◆ **TASK BRIEF**: Your answer should be only the lines below from the one with "42: (148, 343)" to the one with "65: (15, 337)", repeated exactly, ends included.

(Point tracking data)
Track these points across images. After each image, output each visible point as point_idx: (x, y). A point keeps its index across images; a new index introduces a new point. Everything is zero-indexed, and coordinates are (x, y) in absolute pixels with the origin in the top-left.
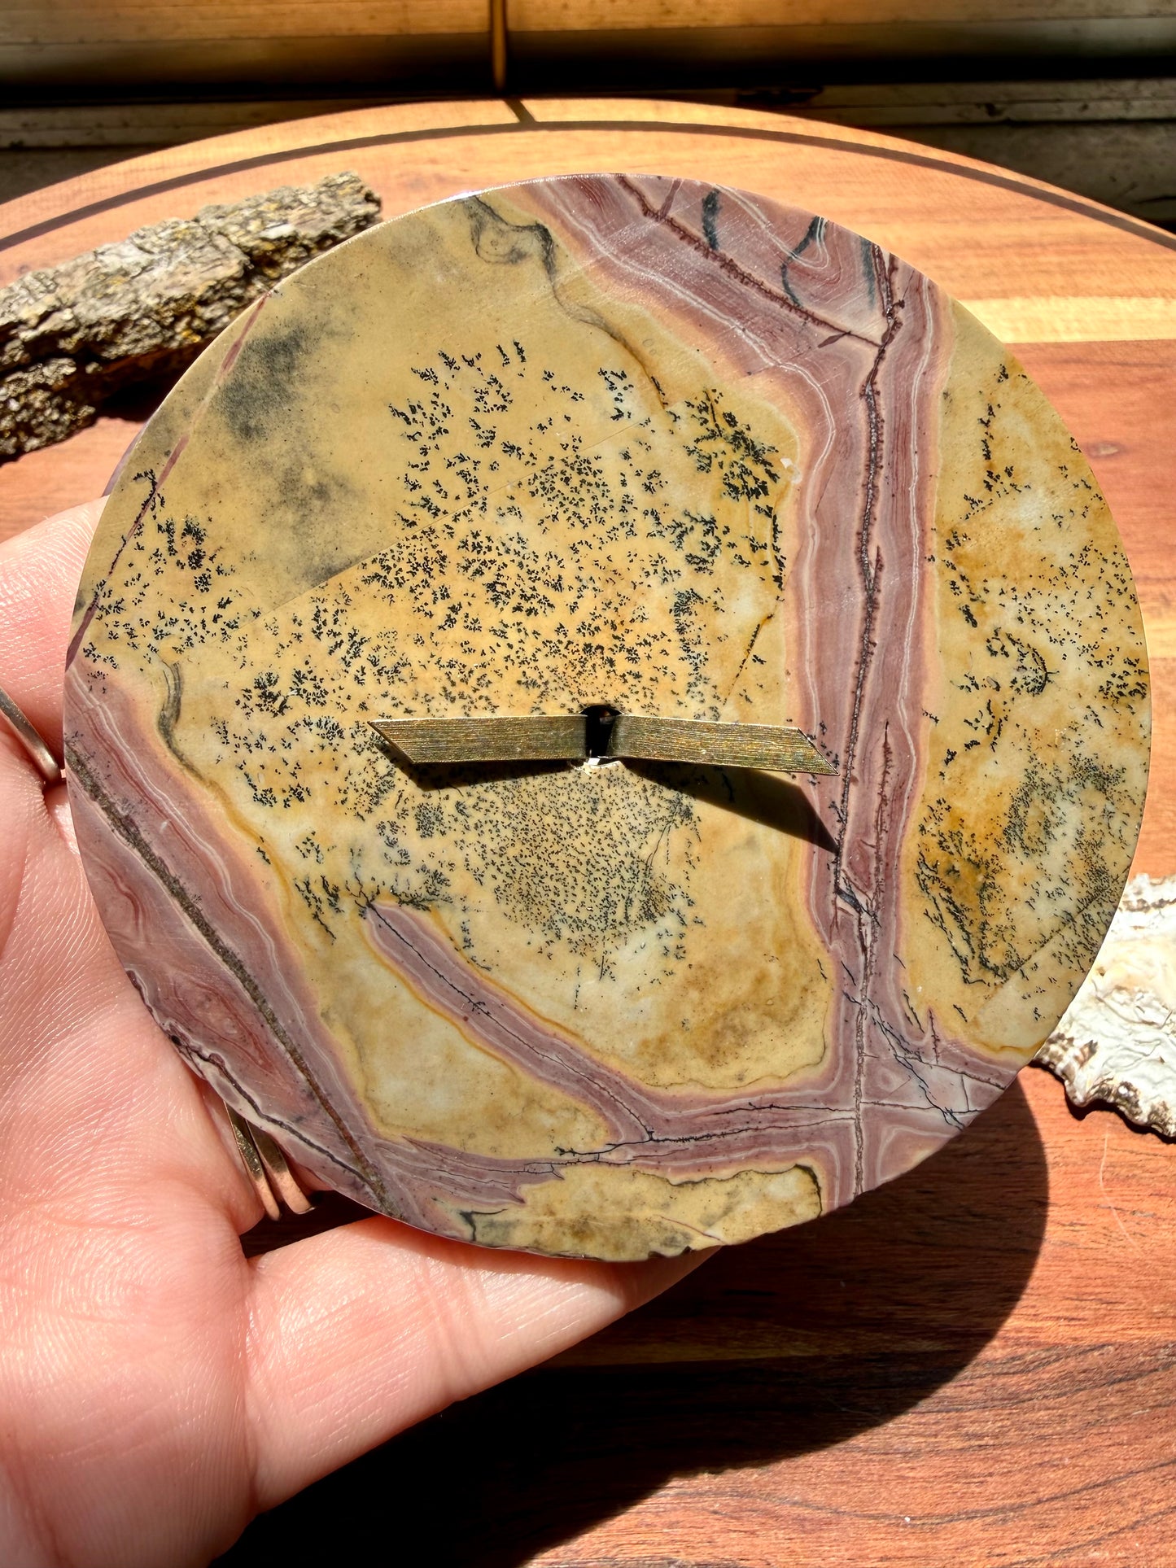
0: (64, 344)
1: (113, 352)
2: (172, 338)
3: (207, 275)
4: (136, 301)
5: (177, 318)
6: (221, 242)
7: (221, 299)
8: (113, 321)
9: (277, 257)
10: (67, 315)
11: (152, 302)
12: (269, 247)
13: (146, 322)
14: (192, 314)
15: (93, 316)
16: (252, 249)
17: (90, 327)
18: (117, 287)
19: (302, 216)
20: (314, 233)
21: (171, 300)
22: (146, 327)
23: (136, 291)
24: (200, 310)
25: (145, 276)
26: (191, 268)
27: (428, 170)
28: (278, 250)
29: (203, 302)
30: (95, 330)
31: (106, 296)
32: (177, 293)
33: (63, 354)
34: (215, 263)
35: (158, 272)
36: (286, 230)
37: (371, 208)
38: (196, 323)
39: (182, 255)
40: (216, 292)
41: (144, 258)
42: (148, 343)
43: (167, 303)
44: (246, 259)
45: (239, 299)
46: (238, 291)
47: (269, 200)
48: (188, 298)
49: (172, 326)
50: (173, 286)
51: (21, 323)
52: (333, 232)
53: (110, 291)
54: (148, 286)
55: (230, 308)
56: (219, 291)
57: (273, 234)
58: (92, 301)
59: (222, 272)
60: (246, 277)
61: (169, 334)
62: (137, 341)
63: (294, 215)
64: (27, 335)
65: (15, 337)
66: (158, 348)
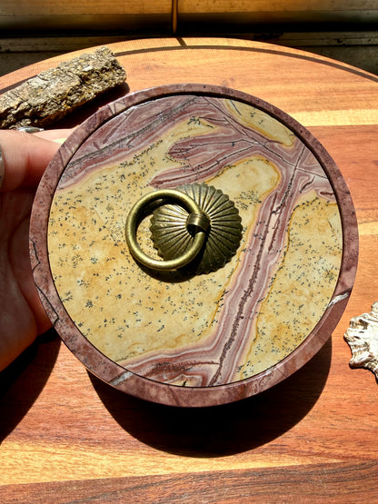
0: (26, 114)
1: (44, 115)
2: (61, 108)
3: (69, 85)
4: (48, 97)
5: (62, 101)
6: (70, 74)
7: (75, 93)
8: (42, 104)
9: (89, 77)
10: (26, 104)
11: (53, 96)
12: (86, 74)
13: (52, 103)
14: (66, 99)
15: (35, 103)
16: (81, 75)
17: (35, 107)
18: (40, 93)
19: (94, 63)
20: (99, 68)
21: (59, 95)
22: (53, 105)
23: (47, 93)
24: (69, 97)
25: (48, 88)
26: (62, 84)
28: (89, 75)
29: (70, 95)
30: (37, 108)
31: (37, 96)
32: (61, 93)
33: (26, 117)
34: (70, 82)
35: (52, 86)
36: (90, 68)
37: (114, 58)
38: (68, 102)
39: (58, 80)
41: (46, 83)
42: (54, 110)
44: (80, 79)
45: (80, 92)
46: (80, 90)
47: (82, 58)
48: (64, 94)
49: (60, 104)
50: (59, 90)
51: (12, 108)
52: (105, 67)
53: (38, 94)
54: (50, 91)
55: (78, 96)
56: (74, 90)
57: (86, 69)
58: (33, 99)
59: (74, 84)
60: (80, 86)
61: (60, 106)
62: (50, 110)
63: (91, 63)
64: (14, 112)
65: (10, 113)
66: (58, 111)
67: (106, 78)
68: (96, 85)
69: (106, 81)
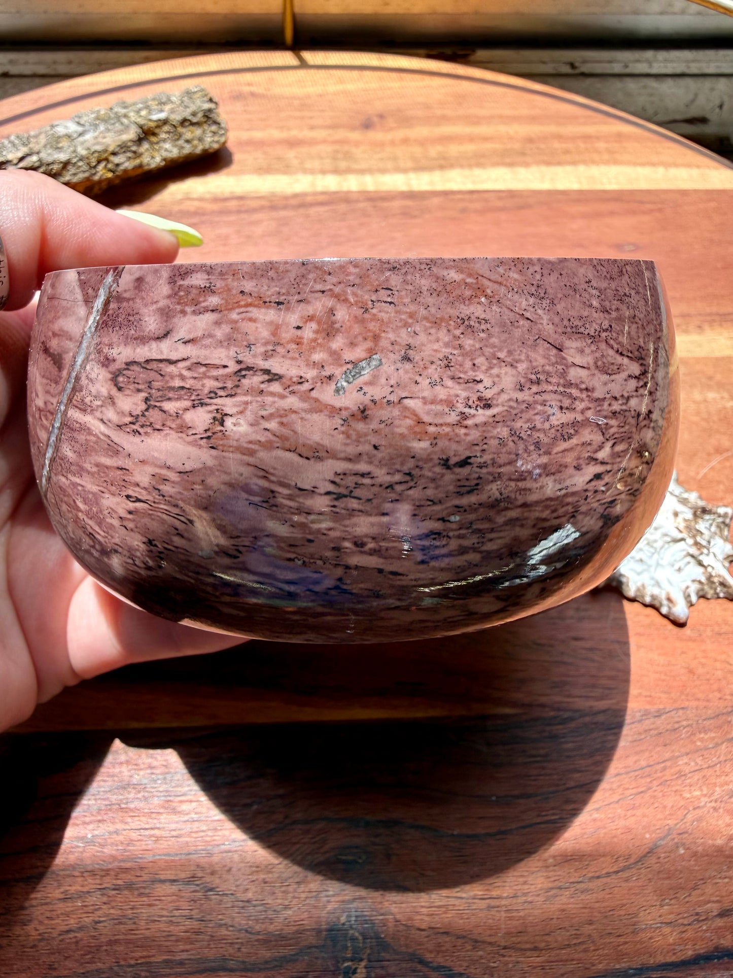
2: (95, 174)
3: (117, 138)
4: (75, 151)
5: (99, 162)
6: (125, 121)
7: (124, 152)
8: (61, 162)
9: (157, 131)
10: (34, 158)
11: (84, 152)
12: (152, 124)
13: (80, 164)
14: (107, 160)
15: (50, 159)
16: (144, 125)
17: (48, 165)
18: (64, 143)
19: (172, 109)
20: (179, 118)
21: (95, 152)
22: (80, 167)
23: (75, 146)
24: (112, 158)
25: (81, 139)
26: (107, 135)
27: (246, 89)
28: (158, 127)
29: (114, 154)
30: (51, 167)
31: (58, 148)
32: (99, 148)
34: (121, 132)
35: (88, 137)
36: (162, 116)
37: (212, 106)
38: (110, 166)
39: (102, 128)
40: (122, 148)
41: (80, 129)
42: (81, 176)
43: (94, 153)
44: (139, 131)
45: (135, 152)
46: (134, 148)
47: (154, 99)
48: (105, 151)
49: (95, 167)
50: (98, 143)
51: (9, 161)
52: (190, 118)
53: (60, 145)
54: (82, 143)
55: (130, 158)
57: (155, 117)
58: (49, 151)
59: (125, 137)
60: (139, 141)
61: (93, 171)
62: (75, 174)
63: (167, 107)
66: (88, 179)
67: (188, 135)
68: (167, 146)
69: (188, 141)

* * *

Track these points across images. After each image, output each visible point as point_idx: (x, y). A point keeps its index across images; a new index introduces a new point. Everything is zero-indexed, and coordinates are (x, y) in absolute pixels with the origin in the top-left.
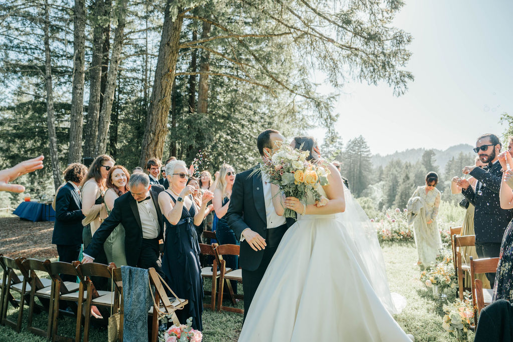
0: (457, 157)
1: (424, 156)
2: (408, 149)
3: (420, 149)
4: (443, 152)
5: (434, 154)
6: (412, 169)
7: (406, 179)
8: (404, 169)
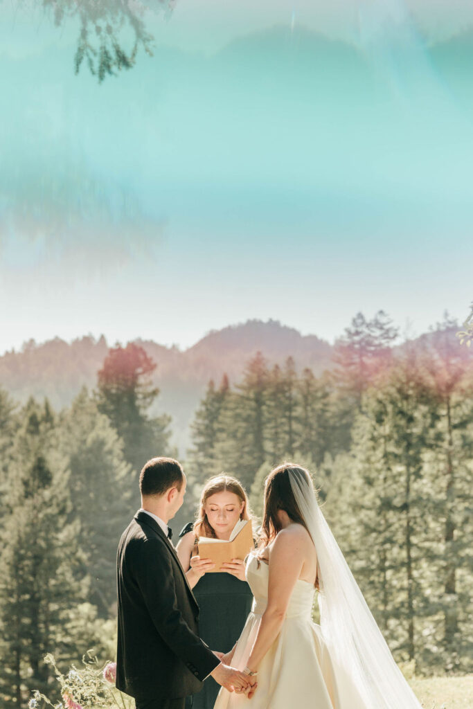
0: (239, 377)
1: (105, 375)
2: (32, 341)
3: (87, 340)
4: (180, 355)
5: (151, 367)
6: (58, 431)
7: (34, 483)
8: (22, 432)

◆ **ANSWER SECTION**:
42: (148, 343)
43: (167, 303)
44: (246, 259)
45: (239, 299)
46: (238, 291)
47: (269, 200)
48: (188, 298)
49: (172, 326)
50: (173, 286)
51: (21, 323)
52: (333, 232)
53: (110, 291)
54: (148, 286)
55: (230, 308)
56: (219, 291)
57: (273, 234)
58: (92, 301)
59: (222, 272)
60: (246, 277)
61: (169, 334)
62: (137, 341)
63: (294, 215)
64: (27, 335)
65: (15, 337)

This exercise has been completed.